YOUR ASSIGNMENT:
All records below are to be set down precisely as written, excluding pictures.

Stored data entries

----------------------------------------

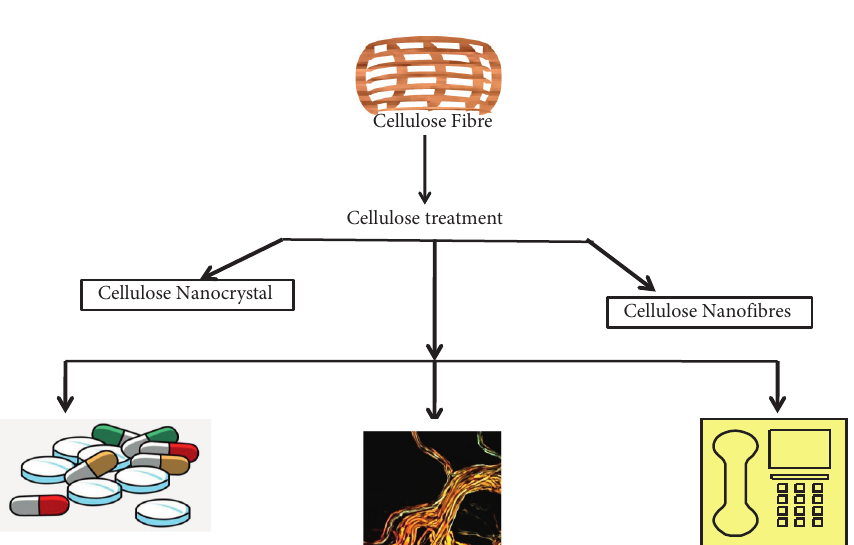
Figure 8: Flowchart of utilization of cellulosic fibres in different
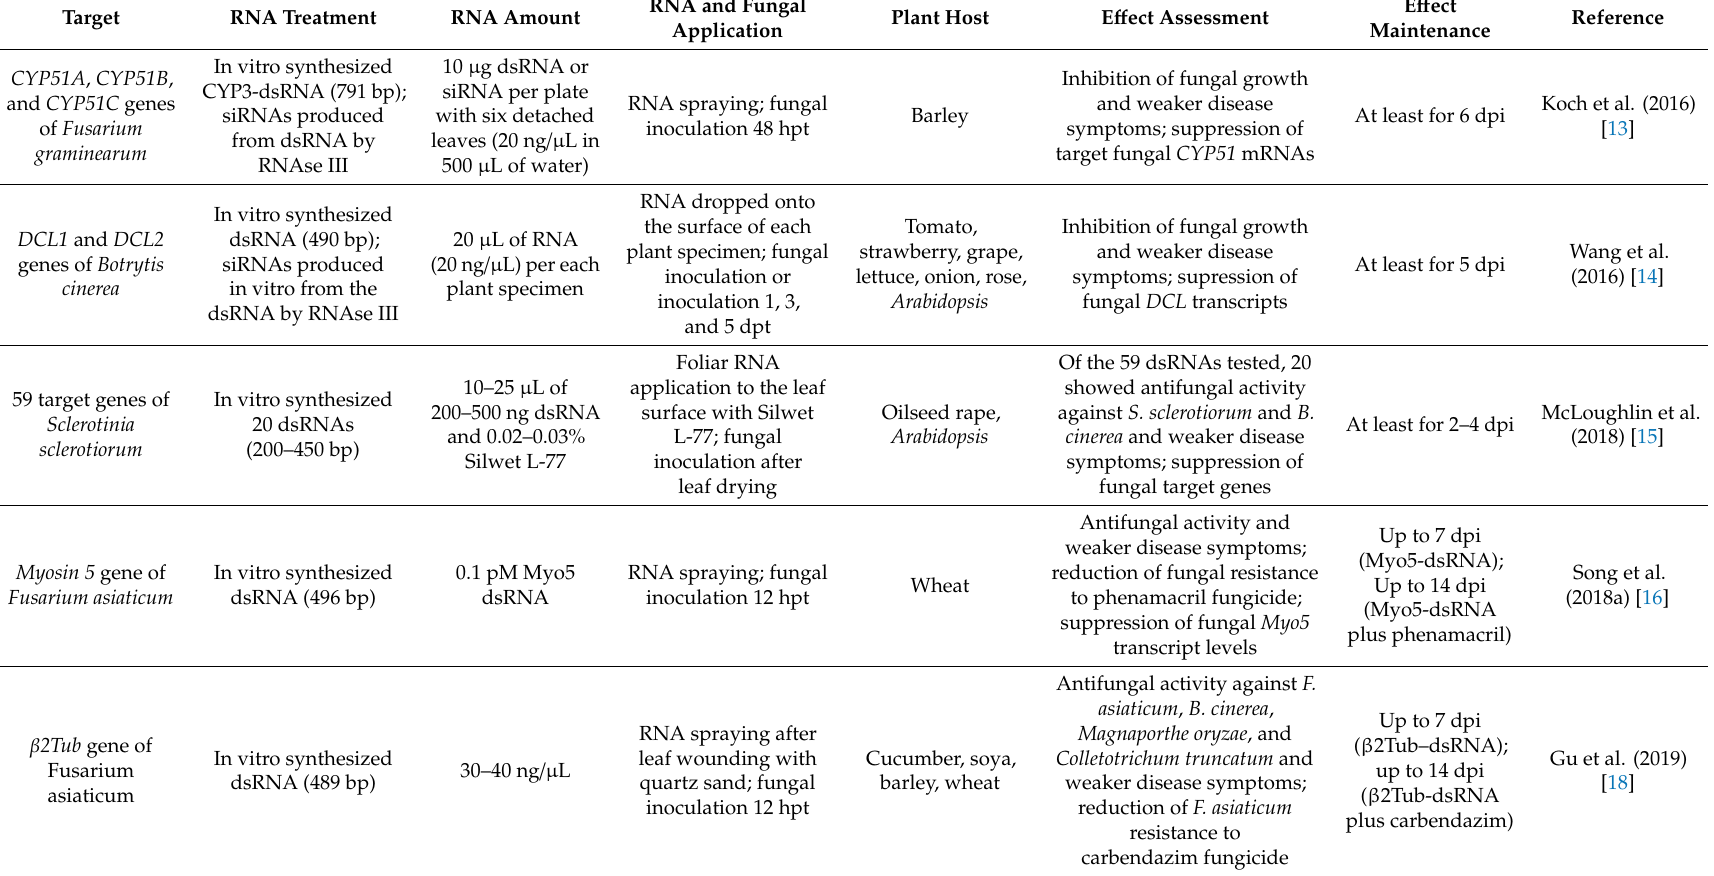
Table 3. Application of external RNAs for plant fungal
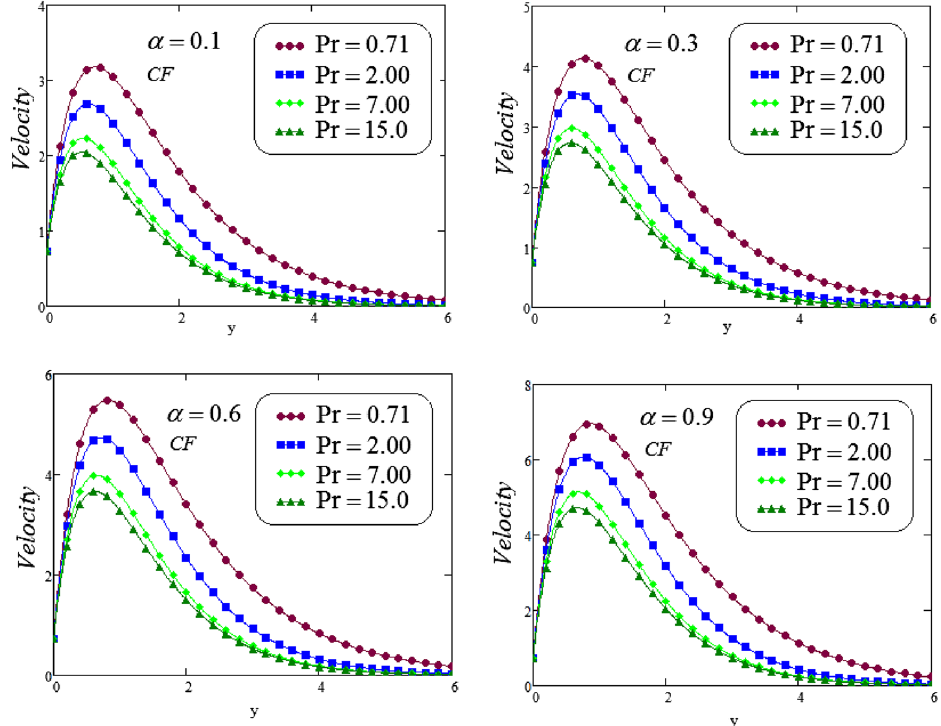
Figure 10. Representation of second grade fluid velocity via CF for distinct values of Pr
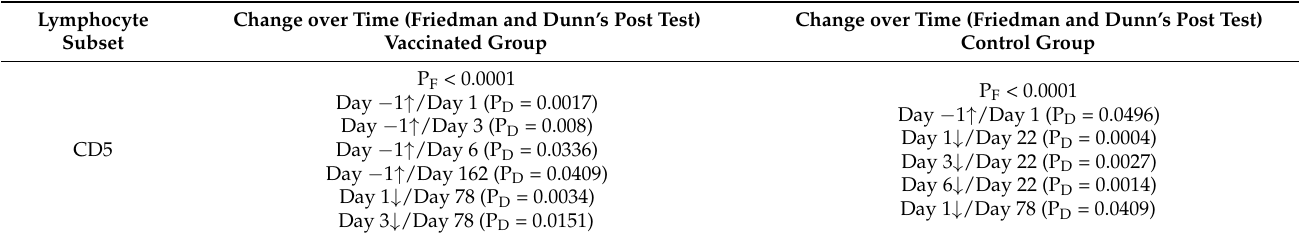
Table A5. Results of the Friedman and Dunn’s post test of lymphocyte subsets after FCV Challenge I. Lymphocyte Change over Time (Friedman and Dunn’s Post Test) Subset Vaccinated Group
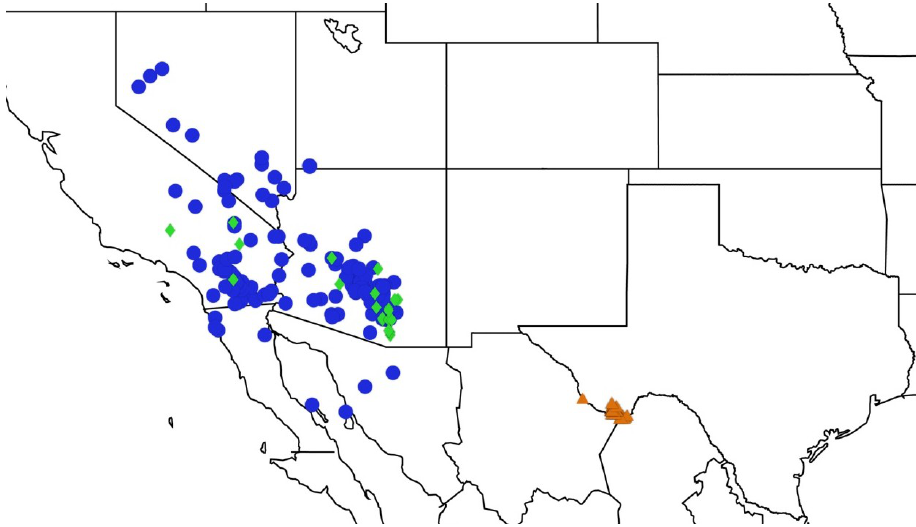
Figure 64. Distribution of Okanagodes gracilis gracilis (blue circles), O. gracilis viridis (green diamonds) and O. terlingua (orange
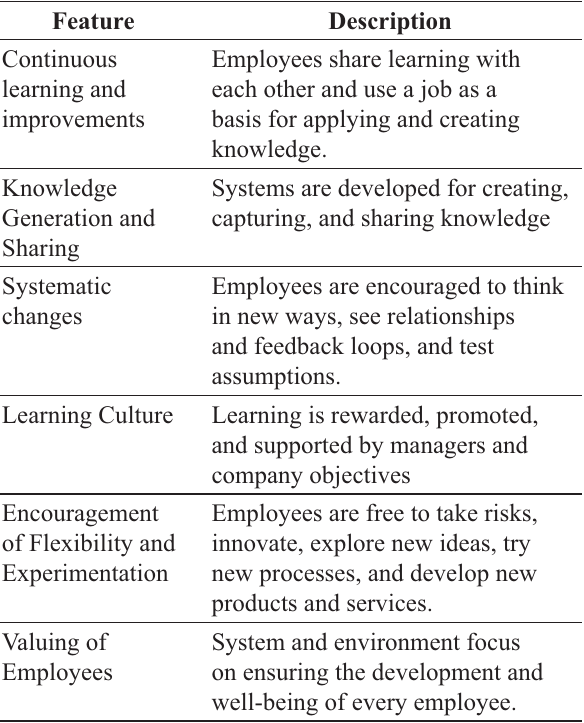
Table 1. Key features of a learning organization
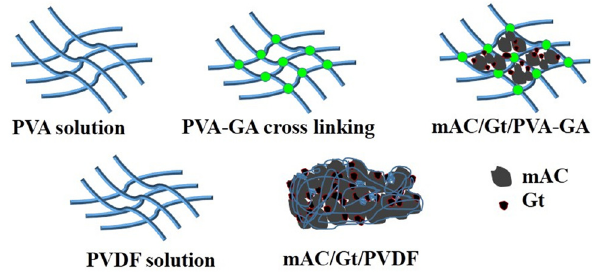
Figure 1: Schematic illustration of mAC/Gt/PVA - GA and mAC/Gt/PVDF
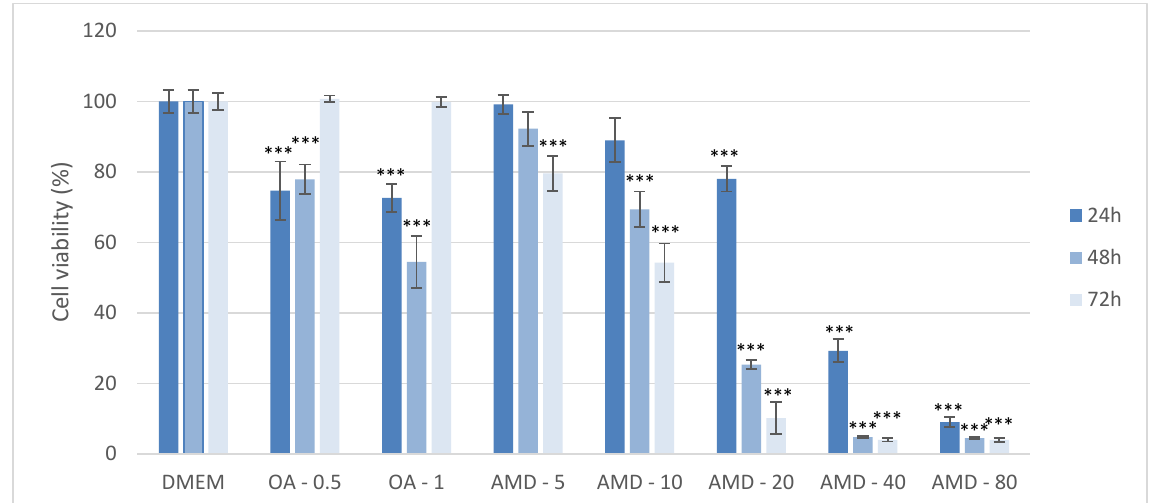
Figure 1. Determination of cell viability by MTT assay after exposure to varying amiodarone (AMD) and oleic acid (OA) concentrations and varying time periods in the Huh7 cell line. MTT measurements were done by spectrophotometry at 595 nm. Results are shown as a percentage relative to the negative control of at least three biological replicates. Two-way ANOVA Time period F (2, 71) = 88.8; p = 7.41 × 10 − 17 , Treatment F (7, 71) = 741.1; p = 1.23 × 10 − 46 ; post-hoc Tukey HSD. Bars assigned with asterisks are statistically significantly different (*** p < 0.001) compared to the negative control. Dulbecco’s modified Eagle’s medium (DMEM), oleic acid (OA/mM), amiodarone (AMD/ µ M).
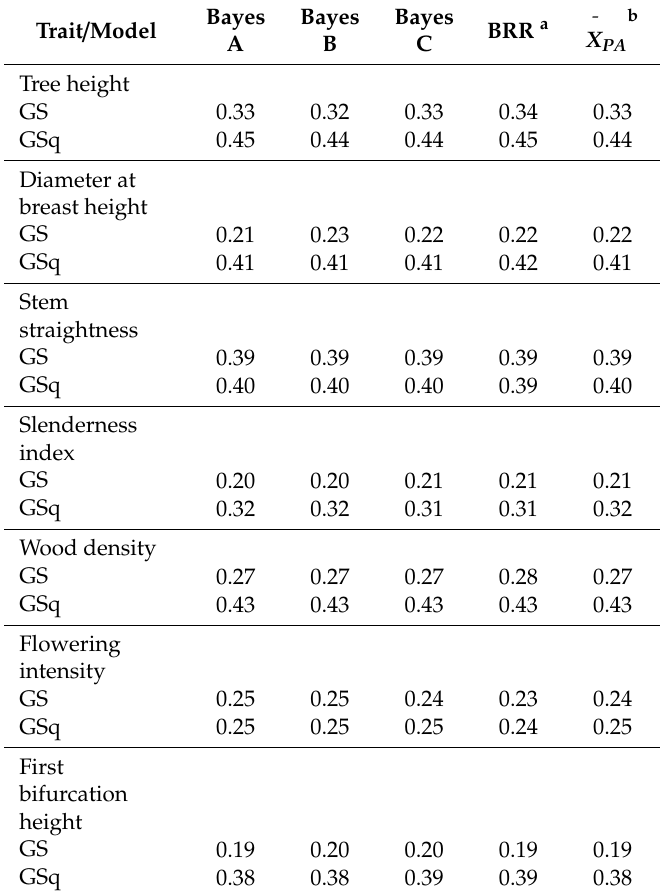
Table 2. Predictive ability (PA) of all studied traits in Eucalyptus cladocalyx according to (i) polygenic background (pedigree information) and all informative markers (GS model) and (ii) polygenic background, QTL-genotype e ff ects (determined by GWAS) and SNP markers that were not associated with any trait (GSq model). The PA values for each method correspond to the mean of PA values for 20-folds of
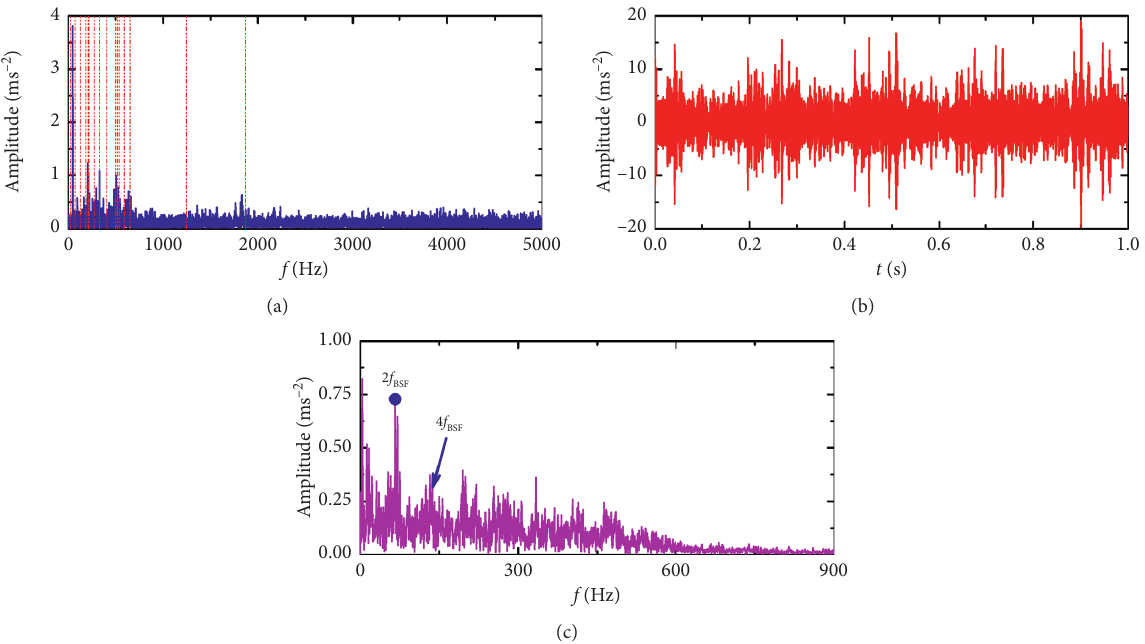
Figure 22: Results obtained by EWT: (a) detected boundaries of Fourier spectrum, (b) the 17th subband signal, and (c) Hilbert envelope spectrum of signal in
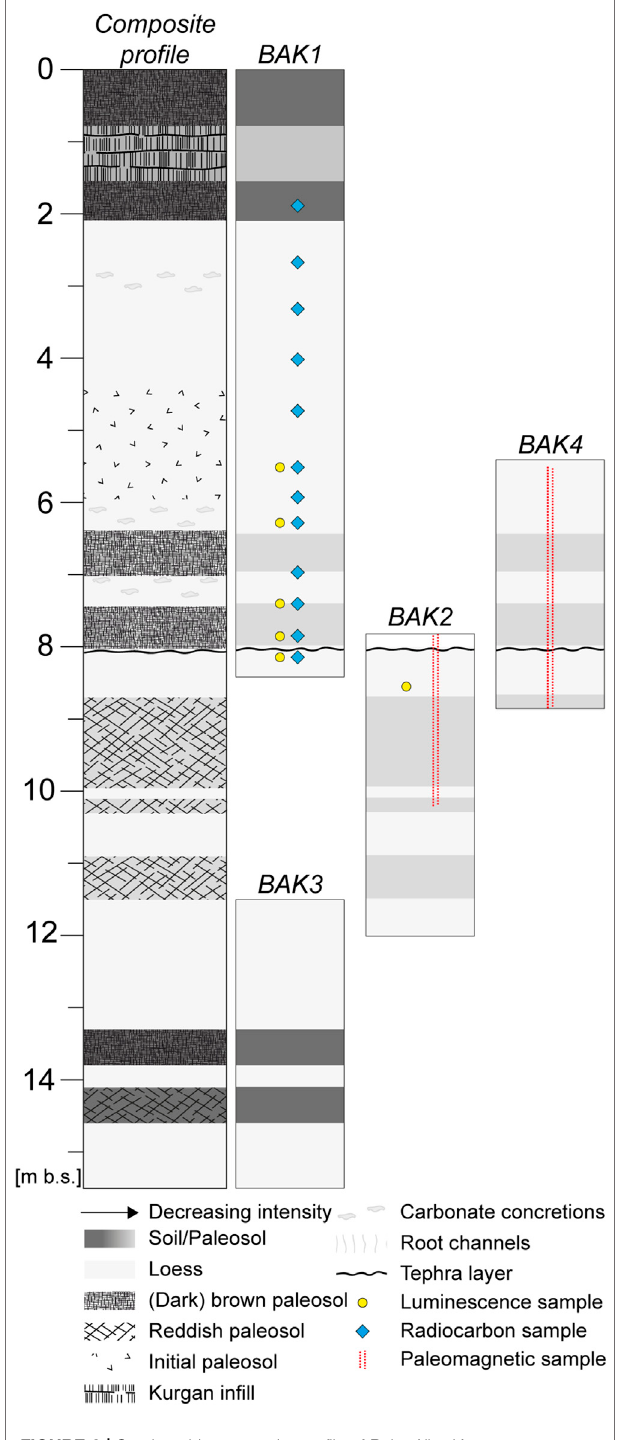
FIGURE 3 | Stratigraphic composite pro fi le of Balta Alba Kurgan. Subsections BAK1 to BAK4 are shown with stratigraphic overlap and simpli fi ed stratigraphic information. The depth is given in meters below the surface (m b.s.) of the main pro fi le (BAK1-BAK3).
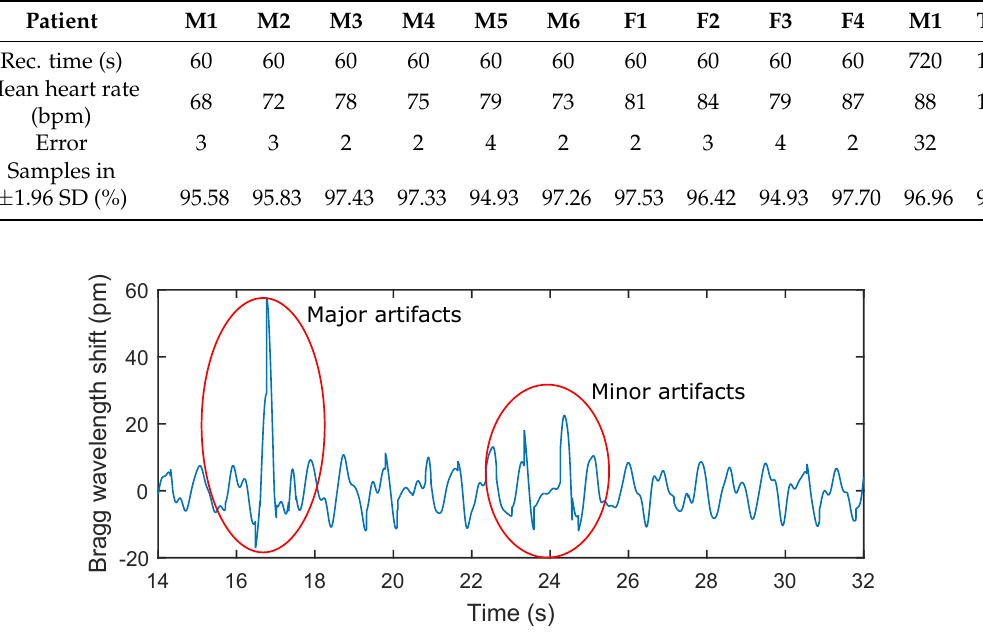
Table 3. Summary of the experimental results of heart rate measurements for six men (M1–M6) and four women (F1–F4).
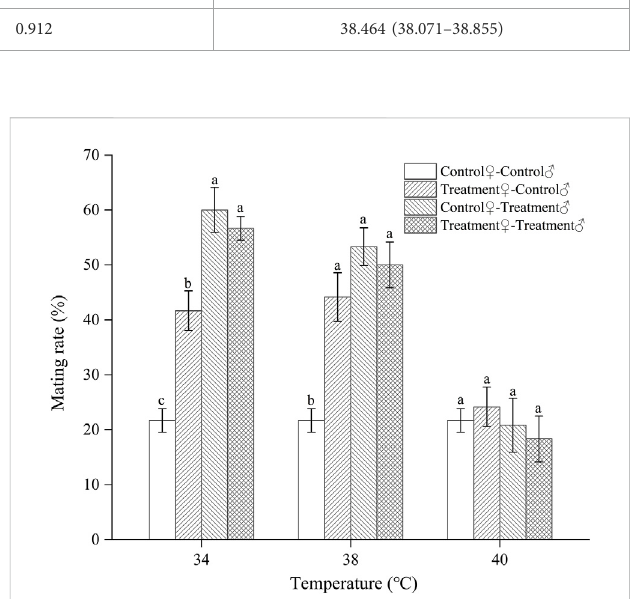
FIGURE 1 The mating rate of Z. tau individuals exposed to different high- temperature treatments for 12 h. Data are presented as the mean ± SE. Differentlowercaselettersabovethebarsindicatesigni fi cantdifferences between different mating combinations at the same temperature ( p < 0.05). No mating occurred within 24 h after the individuals were exposed to 42 ° C for 12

----------------------------------------

WRITTEN RESPONSE:
Figure 8: Flowchart of utilization of cellulosic fibres in different
Table 3. Application of external RNAs for plant fungal
Figure 10. Representation of second grade fluid velocity via CF for distinct values of Pr
Table A5. Results of the Friedman and Dunn’s post test of lymphocyte subsets after FCV Challenge I. Lymphocyte Change over Time (Friedman and Dunn’s Post Test) Subset Vaccinated Group
Figure 64. Distribution of Okanagodes gracilis gracilis (blue circles), O. gracilis viridis (green diamonds) and O. terlingua (orange
Table 1. Key features of a learning organization
Figure 1: Schematic illustration of mAC/Gt/PVA - GA and mAC/Gt/PVDF
Figure 1. Determination of cell viability by MTT assay after exposure to varying amiodarone (AMD) and oleic acid (OA) concentrations and varying time periods in the Huh7 cell line. MTT measurements were done by spectrophotometry at 595 nm. Results are shown as a percentage relative to the negative control of at least three biological replicates. Two-way ANOVA Time period F (2, 71) = 88.8; p = 7.41 × 10 − 17 , Treatment F (7, 71) = 741.1; p = 1.23 × 10 − 46 ; post-hoc Tukey HSD. Bars assigned with asterisks are statistically significantly different (*** p < 0.001) compared to the negative control. Dulbecco’s modified Eagle’s medium (DMEM), oleic acid (OA/mM), amiodarone (AMD/ µ M).
Table 2. Predictive ability (PA) of all studied traits in Eucalyptus cladocalyx according to (i) polygenic background (pedigree information) and all informative markers (GS model) and (ii) polygenic background, QTL-genotype e ff ects (determined by GWAS) and SNP markers that were not associated with any trait (GSq model). The PA values for each method correspond to the mean of PA values for 20-folds of
Figure 22: Results obtained by EWT: (a) detected boundaries of Fourier spectrum, (b) the 17th subband signal, and (c) Hilbert envelope spectrum of signal in
FIGURE 3 | Stratigraphic composite pro fi le of Balta Alba Kurgan. Subsections BAK1 to BAK4 are shown with stratigraphic overlap and simpli fi ed stratigraphic information. The depth is given in meters below the surface (m b.s.) of the main pro fi le (BAK1-BAK3).
Table 3. Summary of the experimental results of heart rate measurements for six men (M1–M6) and four women (F1–F4).
FIGURE 1 The mating rate of Z. tau individuals exposed to different high- temperature treatments for 12 h. Data are presented as the mean ± SE. Differentlowercaselettersabovethebarsindicatesigni fi cantdifferences between different mating combinations at the same temperature ( p < 0.05). No mating occurred within 24 h after the individuals were exposed to 42 ° C for 12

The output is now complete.